**Data for processing:**
<<<<

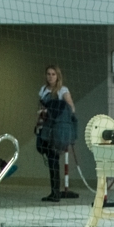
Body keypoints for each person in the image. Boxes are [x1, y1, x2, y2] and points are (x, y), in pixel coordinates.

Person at [36, 65, 75, 203]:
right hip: (46, 127)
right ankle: (54, 191)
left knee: (53, 159)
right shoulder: (43, 90)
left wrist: (53, 110)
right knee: (46, 154)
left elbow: (71, 109)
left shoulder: (63, 91)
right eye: (48, 74)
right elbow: (41, 108)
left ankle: (55, 192)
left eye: (53, 74)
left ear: (57, 76)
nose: (50, 76)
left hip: (57, 129)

>>>>

**Exercise description:** Copy out, word for word, only the lines from the one with "right shoulder: (43, 90)" through the last line of the material above.

**Solution below:**
right shoulder: (43, 90)
left wrist: (53, 110)
right knee: (46, 154)
left elbow: (71, 109)
left shoulder: (63, 91)
right eye: (48, 74)
right elbow: (41, 108)
left ankle: (55, 192)
left eye: (53, 74)
left ear: (57, 76)
nose: (50, 76)
left hip: (57, 129)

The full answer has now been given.